La principale distinction entre ce modèle et ce que Brewster a appelé le «modèle prescrit» était que ce dernier implique une déréglementation (aucun cadre juridique), aucun syndicat et un accent sur les objectifs organisationnels, mais pas sur les préoccupations sociales. Le point crucial où ce modèle diffère radicalement des autres modèles est dans son explication de la relation causale entre la satisfaction et la performance. Dans l`approche des relations humaines, l`amélioration de la satisfaction subordonnée est perçue comme une variable intermédiaire qui est la cause ultime de l`amélioration des performances. Schématiquement, la relation causale peut être illustrée comme dans la pièce II. Le modèle montre ainsi comment les activités RH alignées sur la stratégie organisationnelle mènent à la performance des entreprises. Selon ce modèle, les RH ne seront efficaces que si sa stratégie est alignée sur la stratégie d`entreprise (en ligne avec la théorie du meilleur ajustement). La stratégie RH est donc dérivée de la stratégie globale. Dans le modèle des ressources humaines, la relation causale entre la satisfaction et la performance est perçue de manière tout à fait différente. La satisfaction accrue des subordonnés n`est pas représentée comme la principale cause d`amélioration des performances; l`amélioration résulte directement des contributions créatives que les subordonnés font à la prise de décision, à la direction et au contrôle ministériels. La satisfation des subordonnés est considérée plutôt comme un sous-produit du processus — le résultat de leur contribution significative au succès organisationnel.

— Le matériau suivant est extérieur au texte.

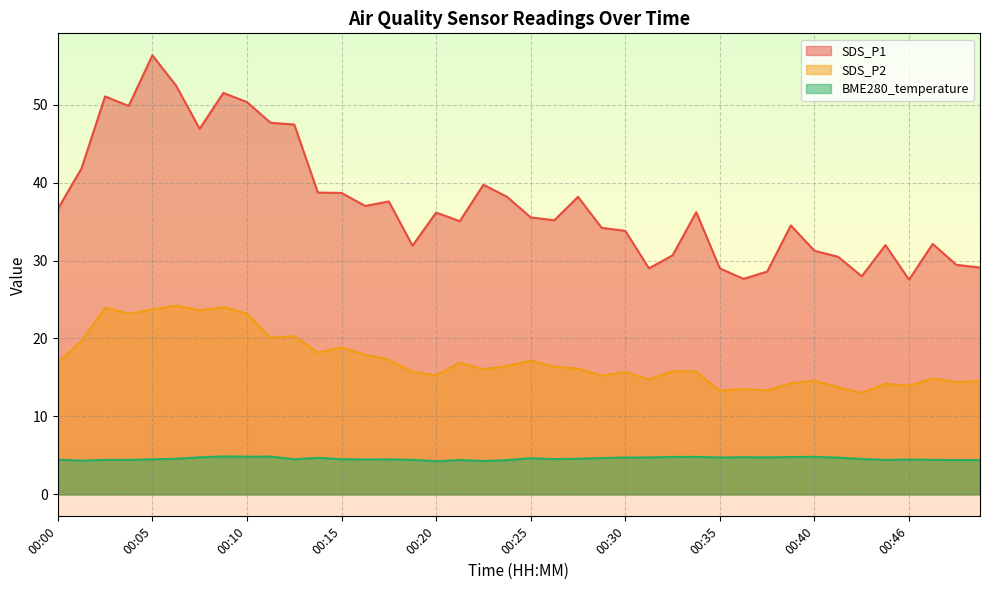

True or false: BME280_temperature has a value of 7.5 at 00:04.

False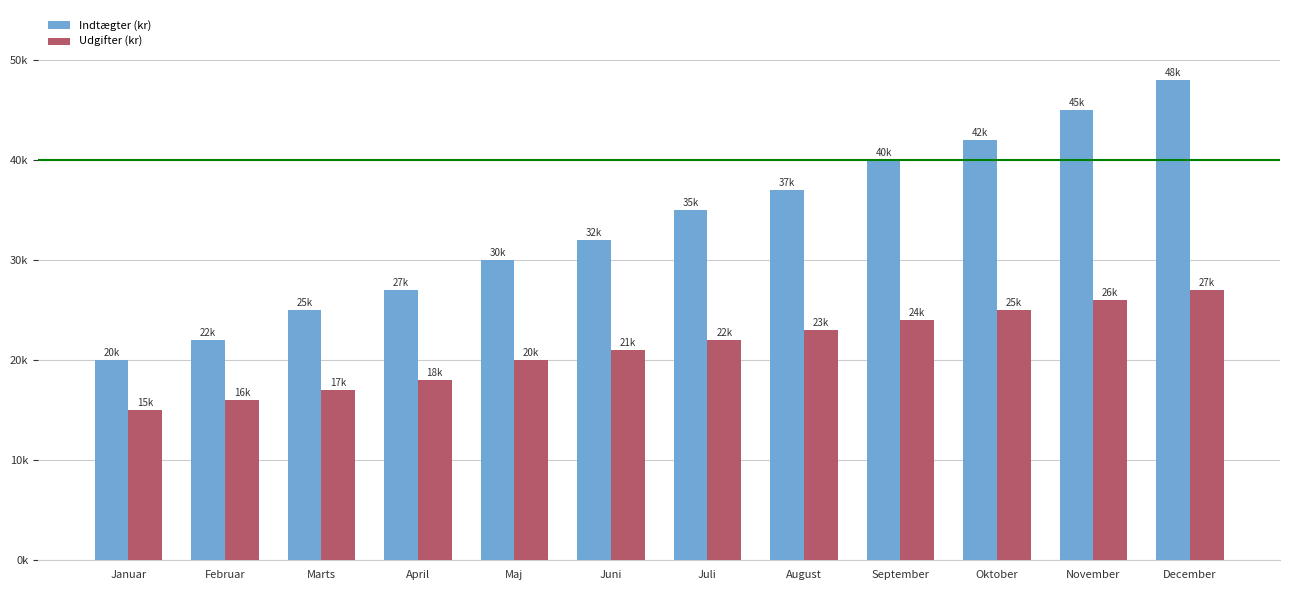

Is it true that Udgifter (kr) equals 18000 at April?

True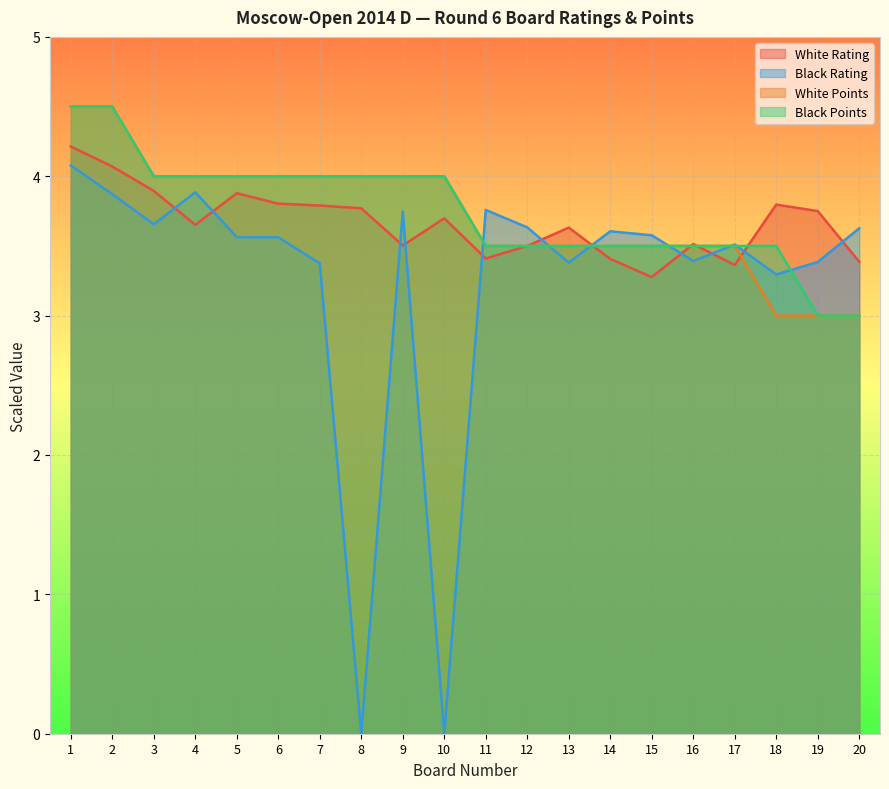

Rank the series at 3 from highest to lowest value.

White Points, Black Points, White Rating, Black Rating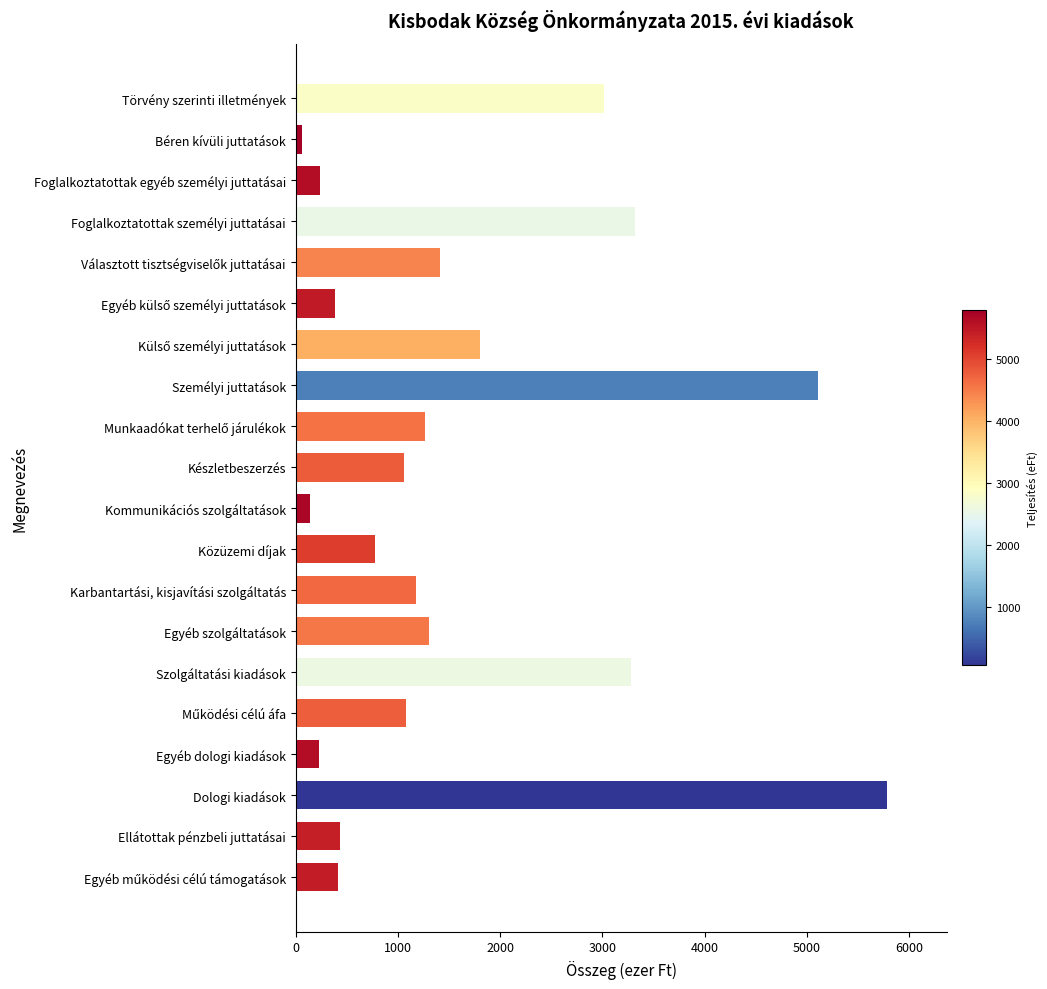

How many values are below 1177?

10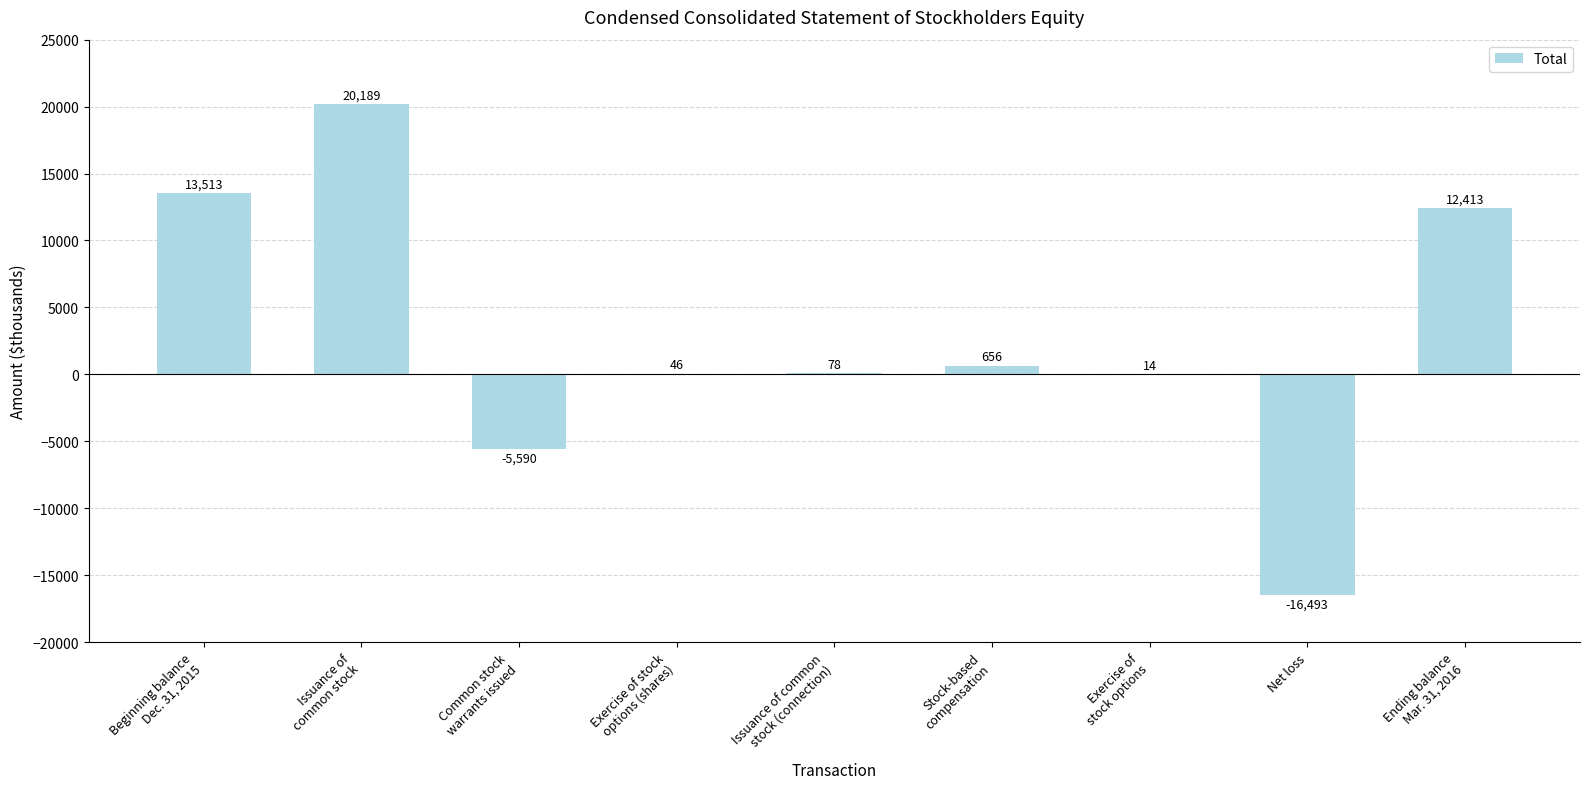

What is the greatest value displayed?

20189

Sous forme de diagramme, le modèle des ressources humaines peut être illustré comme dans la pièce III. Si la suggestion selon laquelle les gestionnaires ont accepté une approche à deux côtés de la participation peut être inquiétante, elle ne devrait pas être trop surprenante. Les théoriciens de la gestion n`ont souvent pas réussi à faire face à la participation d`une manière rigoureuse et cohérente. En effet, à partir d`un examen de leur traitement quelque peu ambivalente de ce concept, il est possible de conclure qu`ils ont vendu deux modèles sensiblement différents de gestion participative. Ainsi, lorsque les gestionnaires discutent du type de politiques participatives que leurs supérieurs devraient suivre avec les gestionnaires à leur propre niveau, ils semblent épouser le modèle des ressources humaines. Ils se considèrent comme des réservoirs de ressources créatives. En outre, le fait qu`ils se considèrent souvent comme plus flexibles et disposés à changer que leurs supérieurs suggère qu`ils estiment que leurs ressources sont souvent gaspillées. En conséquence, ils s`attendent à ce que l`amélioration de la performance organisationnelle résulte d`une plus grande liberté d`auto-direction et de maîtrise de soi de leur part. Le cadre de Harvard est un modèle de RH qui adopte une approche plus holistique des RH, y compris les différents niveaux de résultats.

À bien des égards, le modèle des relations humaines ne représente qu`un léger écart par rapport aux modèles autocratiques traditionnels de gestion. La méthode d`obtention des résultats est différente, et les employés sont considérés en termes plus humanistes, mais les rôles de base du gestionnaire et de ses subordonnés demeurent essentiellement les mêmes. Le but ultime recherché dans le modèle de relations traditionnelles et humaines est le respect de l`autorité managériale. Cet article énumère les 5 modèles de ressources humaines que vous devriez savoir. Je veux terminer par une note de prudence. Des universitaires brillants ont créé différents modèles qui sont parfois similaires, et parfois très différents. Cependant, les modèles ne sont jamais complets. Ce troisième volet contient l`explication du modèle expliquant comment et pourquoi la participation fonctionne, c`est-à-dire le but de la participation et la façon dont elle accomplit cet objectif.

Sous forme de plan, les modèles peuvent être résumés comme illustré à la pièce I. De même, ce modèle implique que le contrôle est souvent exercé le plus efficacement par les personnes directement impliquées dans le travail en cours, plutôt que par quelqu`un ou un groupe retiré du point de fonctionnement réel.